Sonho é destino – Parte VI

- Não me sai da cabeça algo que você me disse.
- Algo que eu disse?
- É. Sobre a sensação de que você observa a sua vida da perspectiva de uma velha à beira da morte. Lembra? Ainda me sinto assim, às vezes. Como se visse minha vida atrás de mim. Como se minha vida desperta fossem lembranças.
- Exatamente. Ouvi dizer que Tim Leary, quando estava morrendo, disse que olhava para seu corpo que estava morto, mas seu cérebro estava vivo. Aqueles 6 a 12 minutos de atividade cerebral depois que tudo se apaga. Um segundo nos sonhos é infinitamente mais longo do que na vida desperta. Entende?
- Claro. Tipo, eu acordo às 10:12h. Então, eu volto a dormir e tenho sonhos longos, complexos, que parecem durar horas. Aí eu acordo e são 10:13h.
- Exato. Então aqueles 6 a 12 minutos de atividade cerebral podem ser a sua vida inteira. Você é aquela velha, olhando para trás e vendo tudo.
- Se eu sou, o que você seria nisso?
- O que eu sou agora. Quero dizer, talvez eu só exista na sua mente. Eu sou apenas tão real quanto qualquer outra coisa.
- Andei pensando sobre algo que você disse. Sobre reencarnação, e de onde todas as novas almas vêm ao longo do tempo. Todo mundo sempre diz ser a reencarnação de Cleópatra ou de Alexandre, o Grande. Não passam de bestas quadradas, como todo mundo. Quer dizer, é impossível. A população mundial duplicou nos últimos 40 anos. Então, se você acredita nessa história egóica de ter uma alma eterna há 50% de chance da sua alma ter mais de 40 anos. Para que ela tenha mais de 150 anos, é uma chance em seis.

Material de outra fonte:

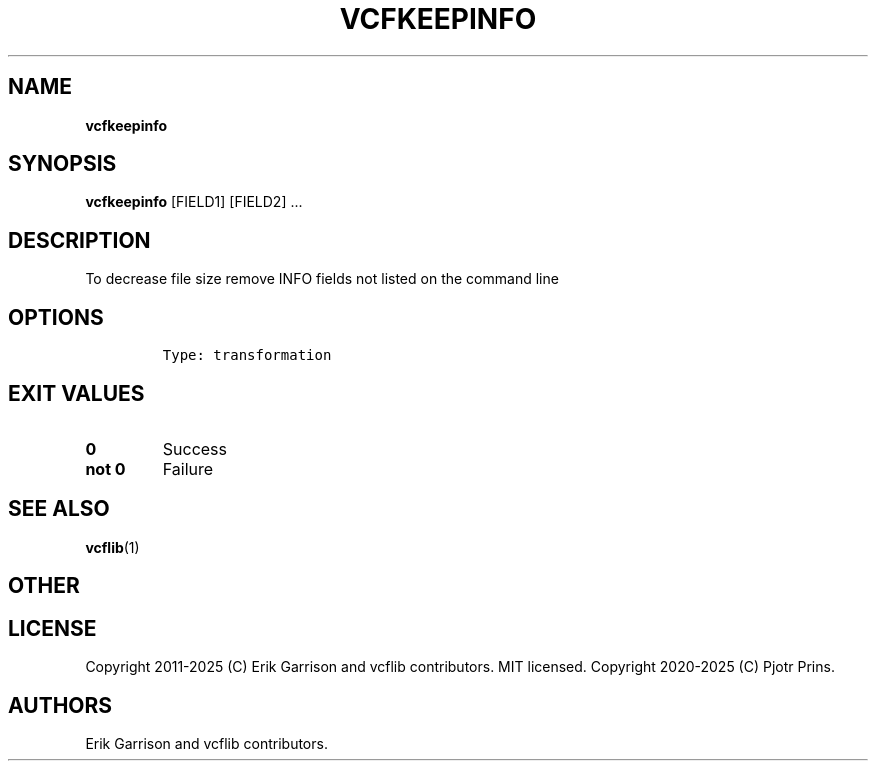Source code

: .\" Automatically generated by Pandoc 2.19.2
.\"
.\" Define V font for inline verbatim, using C font in formats
.\" that render this, and otherwise B font.
.ie "\f[CB]x\f[]"x" \{\
. ftr V B
. ftr VI BI
. ftr VB B
. ftr VBI BI
.\}
.el \{\
. ftr V CR
. ftr VI CI
. ftr VB CB
. ftr VBI CBI
.\}
.TH "VCFKEEPINFO" "1" "" "vcfkeepinfo (vcflib)" "vcfkeepinfo (VCF transformation)"
.hy
.SH NAME
.PP
\f[B]vcfkeepinfo\f[R]
.SH SYNOPSIS
.PP
\f[B]vcfkeepinfo\f[R] [FIELD1] [FIELD2] \&...
.SH DESCRIPTION
.PP
To decrease file size remove INFO fields not listed on the command line
.SH OPTIONS
.IP
.nf
\f[C]


Type: transformation
\f[R]
.fi
.SH EXIT VALUES
.TP
\f[B]0\f[R]
Success
.TP
\f[B]not 0\f[R]
Failure
.SH SEE ALSO
.PP
\f[B]vcflib\f[R](1)
.SH OTHER
.SH LICENSE
.PP
Copyright 2011-2025 (C) Erik Garrison and vcflib contributors.
MIT licensed.
Copyright 2020-2025 (C) Pjotr Prins.
.SH AUTHORS
Erik Garrison and vcflib contributors.
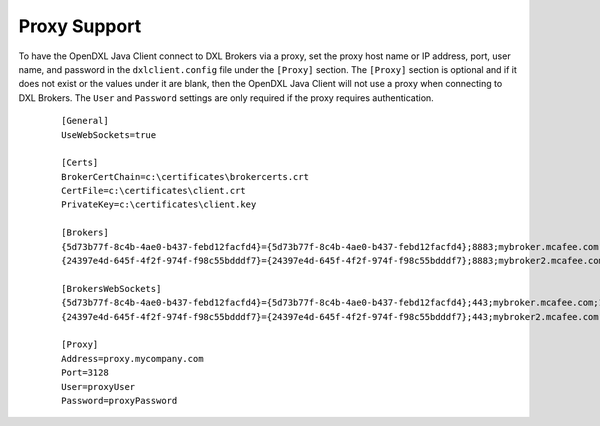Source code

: Proxy Support
=============

To have the OpenDXL Java Client connect to DXL Brokers via a proxy, set the proxy host name or IP address, port,
user name, and password in the ``dxlclient.config`` file under the ``[Proxy]`` section. The ``[Proxy]``
section is optional and if it does not exist or the values under it are blank, then the
OpenDXL Java Client will not use a proxy when connecting to DXL Brokers.  The ``User`` and ``Password`` settings are
only required if the proxy requires authentication.

       .. parsed-literal::

          [General]
          UseWebSockets=true

          [Certs]
          BrokerCertChain=c:\\certificates\\brokercerts.crt
          CertFile=c:\\certificates\\client.crt
          PrivateKey=c:\\certificates\\client.key

          [Brokers]
          {5d73b77f-8c4b-4ae0-b437-febd12facfd4}={5d73b77f-8c4b-4ae0-b437-febd12facfd4};8883;mybroker.mcafee.com;192.168.1.12
          {24397e4d-645f-4f2f-974f-f98c55bdddf7}={24397e4d-645f-4f2f-974f-f98c55bdddf7};8883;mybroker2.mcafee.com;192.168.1.13

          [BrokersWebSockets]
          {5d73b77f-8c4b-4ae0-b437-febd12facfd4}={5d73b77f-8c4b-4ae0-b437-febd12facfd4};443;mybroker.mcafee.com;192.168.1.12
          {24397e4d-645f-4f2f-974f-f98c55bdddf7}={24397e4d-645f-4f2f-974f-f98c55bdddf7};443;mybroker2.mcafee.com;192.168.1.13

          [Proxy]
          Address=proxy.mycompany.com
          Port=3128
          User=proxyUser
          Password=proxyPassword
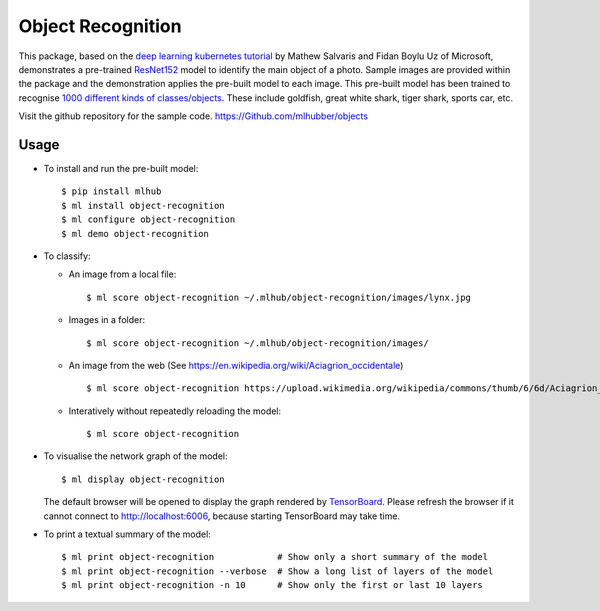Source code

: ==================
Object Recognition
==================

This package, based on the `deep learning kubernetes tutorial
<https://blogs.technet.microsoft.com/machinelearning/2018/04/19/deploying-deep-learning-models-on-kubernetes-with-gpus/>`__
by Mathew Salvaris and Fidan Boylu Uz of Microsoft, demonstrates a
pre-trained `ResNet152
<https://www.tensorflow.org/hub/modules/google/imagenet/resnet_v1_152/classification/1>`__
model to identify the main object of a photo. Sample images are
provided within the package and the demonstration applies the
pre-built model to each image. This pre-built model has been trained
to recognise `1000 different kinds of classes/objects
<http://data.dmlc.ml/mxnet/models/imagenet/synset.txt>`__.  These
include goldfish, great white shark, tiger shark, sports car, etc.

Visit the github repository for the sample code.
https://Github.com/mlhubber/objects

-----
Usage
-----

* To install and run the pre-built model::

  $ pip install mlhub
  $ ml install object-recognition
  $ ml configure object-recognition
  $ ml demo object-recognition

* To classify:

  - An image from a local file::

      $ ml score object-recognition ~/.mlhub/object-recognition/images/lynx.jpg

  - Images in a folder::

      $ ml score object-recognition ~/.mlhub/object-recognition/images/

  - An image from the web (See https://en.wikipedia.org/wiki/Aciagrion_occidentale) ::

      $ ml score object-recognition https://upload.wikimedia.org/wikipedia/commons/thumb/6/6d/Aciagrion_occidentale-Kadavoor-2017-05-08-002.jpg/440px-Aciagrion_occidentale-Kadavoor-2017-05-08-002.jpg

  - Interatively without repeatedly reloading the model::

      $ ml score object-recognition

* To visualise the network graph of the model::

    $ ml display object-recognition

  The default browser will be opened to display the graph rendered by
  `TensorBoard <https://www.tensorflow.org/guide/graph_viz>`__.
  Please refresh the browser if it cannot connect to
  http://localhost:6006, because starting TensorBoard may take time.

* To print a textual summary of the model::

    $ ml print object-recognition            # Show only a short summary of the model
    $ ml print object-recognition --verbose  # Show a long list of layers of the model
    $ ml print object-recognition -n 10      # Show only the first or last 10 layers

- Está dizendo que reencarnação não existe? Ou somos todos almas jovens? Metade de nós é de humanos de primeira viagem? O que você está...?
- Quero dizer...
- Aonde você quer chegar?
- Eu acredito que a reencarnação é uma expressão poética do que é a memória coletiva. Eu li um artigo de um bioquímico, não faz muito tempo.Ele dizia que, quando um membro de uma espécie nasce ele tem um bilhão de anos de memória para usar. É assim que herdamos nossos instintos.
- Eu gosto disso. É como se houvesse uma ordem telepática da qual nós fazemos parte, conscientes ou não. Isso explicaria os saltos aparentemente espontâneos, universais e inovadores na ciência e na arte. Como os mesmos resultados surgindo em toda parte, independentemente, sabe? Tipo, um cara num computador descobre algo e, simultaneamente várias outras pessoas descobrem a mesma coisa... Houve um estudo em que isolaram um grupo por um tempo e monitoraram suas habilidades em fazer palavras cruzadas em relação à população em geral. Então, deram-lhes um jogo da véspera, que as pessoas já tinham respondido. A sua pontuação subiu dramaticamente. Tipo 20%. É como se, uma vez que as respostas estão no ar, pudessem ser pescadas. É como se estivéssemos partilhando nossas experiências telepaticamente.